The platformization of labor not only jeopardizes labor rights and tax regularization mechanisms, but also generates serious effects on the health of people working in these economies. In some cases, as in on-demand delivery work, even human losses are reported on a daily basis. Content moderators and microworkers have many mental health issues. For example, in 2020, Facebook had to pay $52 million to its moderators who developed post-traumatic stress disorder (PTSD). Thus, it is urgent to analyze health and welfare on digital platforms, both in relation to current conditions and to prefigure what futures we want in relation to health in the platform labor.

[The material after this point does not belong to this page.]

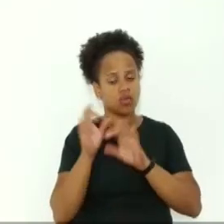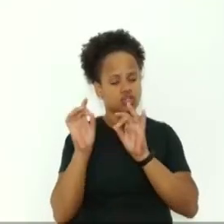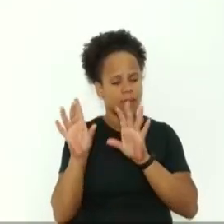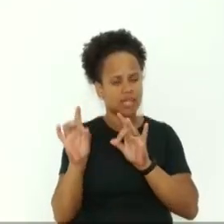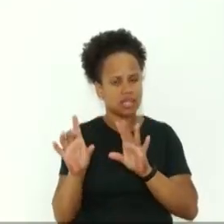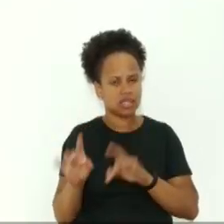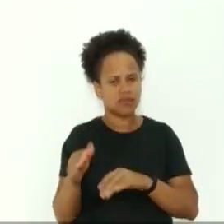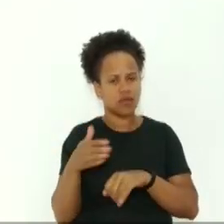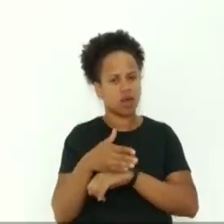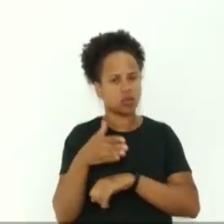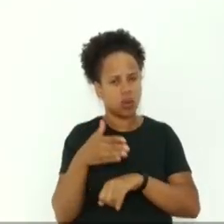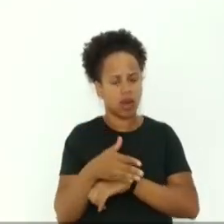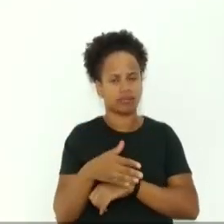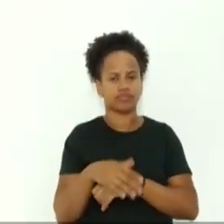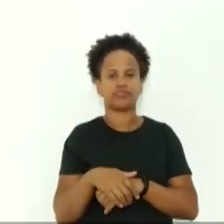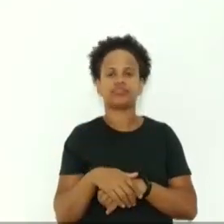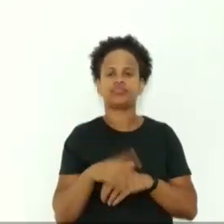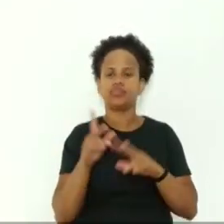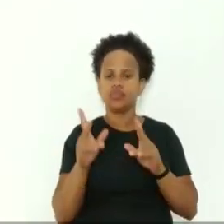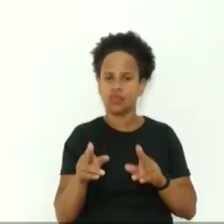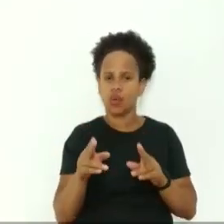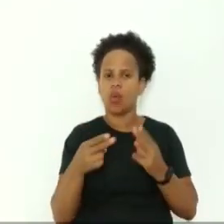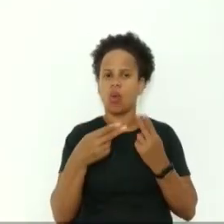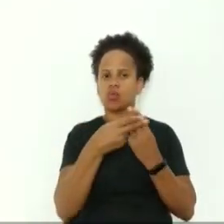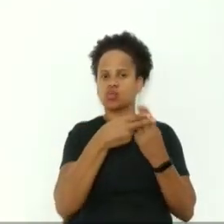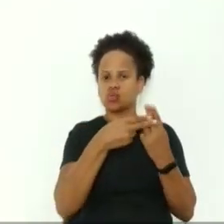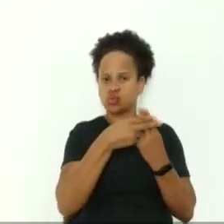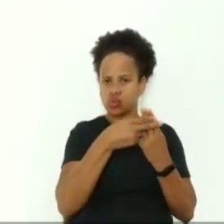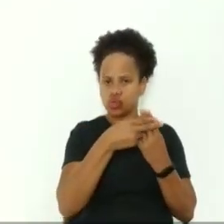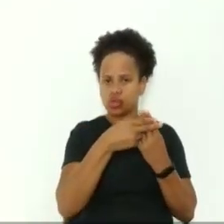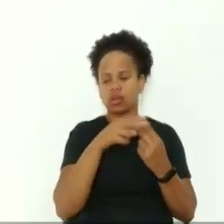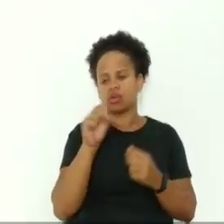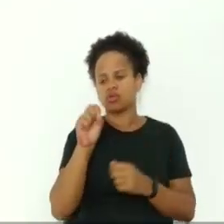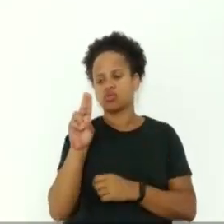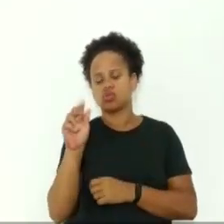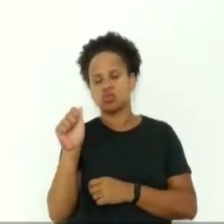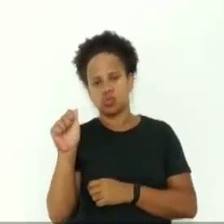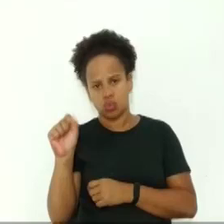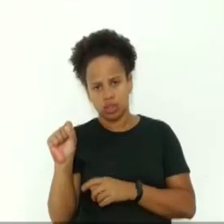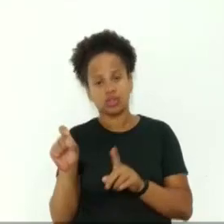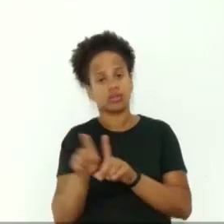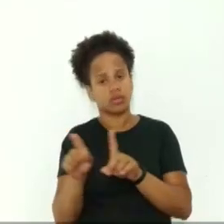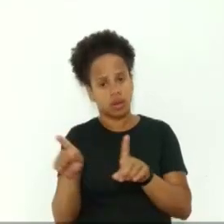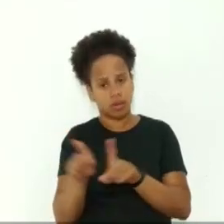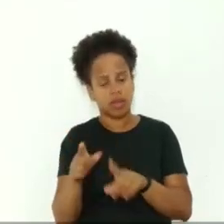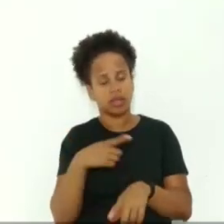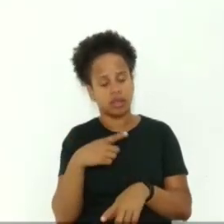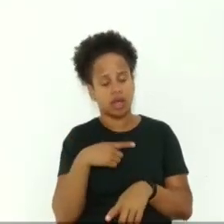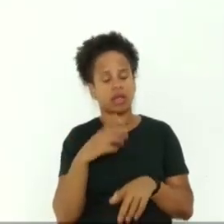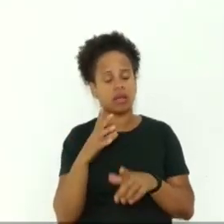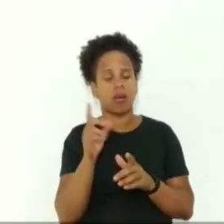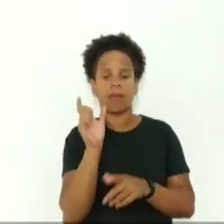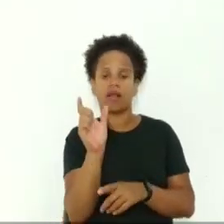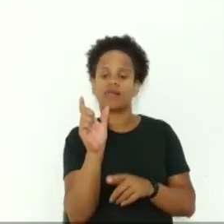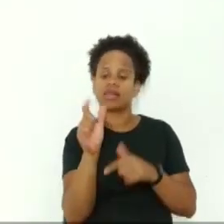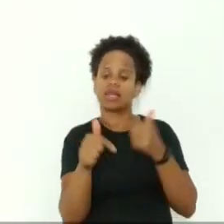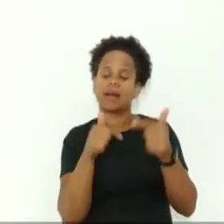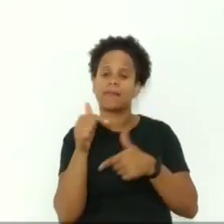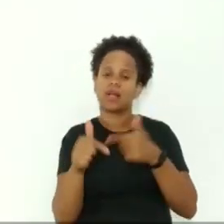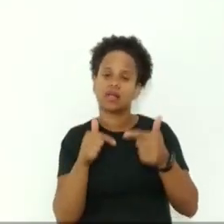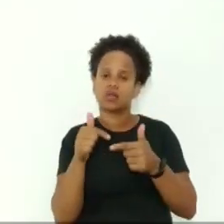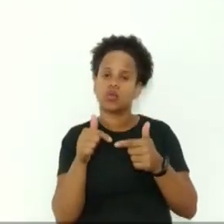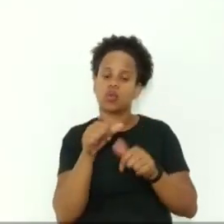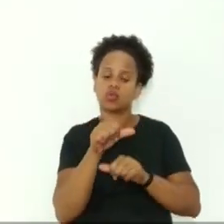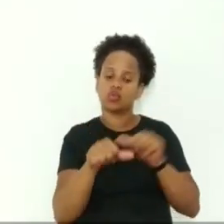sistema, que nem o SUS, o SUS também tem. Então, a palavra trabalhador, a emenda é para substituir, para colocar o servidor público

This thematic dossier aims to compile studies on the intersection between health and platform labor, recognizing the importance of this debate. We accept articles in English, Spanish and Portuguese. We are especially interested in submissions that shed light across these themes:

• Health of platform workers across the sectors;
• Safety and health of platform labor in the streets: drivers, riders, shoppers;
• Working from home: remote work, microwork, and reproductive labor;
• Domestic work and beauty sector;
• Intersection of gender, race, caste, class, age, sexuality or other dynamics in impacting health conditions of platform workers;
• Decolonial perspectives on platform labor and health;
• Beyond “invisible” and “hiddens” perspectives on platform labor and health;
• Chronic illness, disabilities and platform capitalismo;
• Mental health, right to disconnection and platform labor;
• Mental health and plataform capitalismo;
• Platformization of health workers and medical care workers;
• Technologies and metrics of health surveillance and monitoring on platforms during covid-19;
• Biopolitics and platform capitalism before and during the pandemic;
• Organizational, moral and sexual harassment working on digital platforms;
• Fair work on digital platforms and the role of health;
• Health of platform workers and public policies.

Guest editors: Rafael Grohmann (Unisinos University, Brazil), Noopur Raval (New York University, United States), and Kruskaya Hidalgo Cordero (Platform Observatory, Equador)

Submission deadline: June 30th, 2022.

Publication: v. 16, n. 4, Oct./Dec. 2022.

*************************************************************************************************  When submitting your article, please use category Dossier Platform Labor & Health.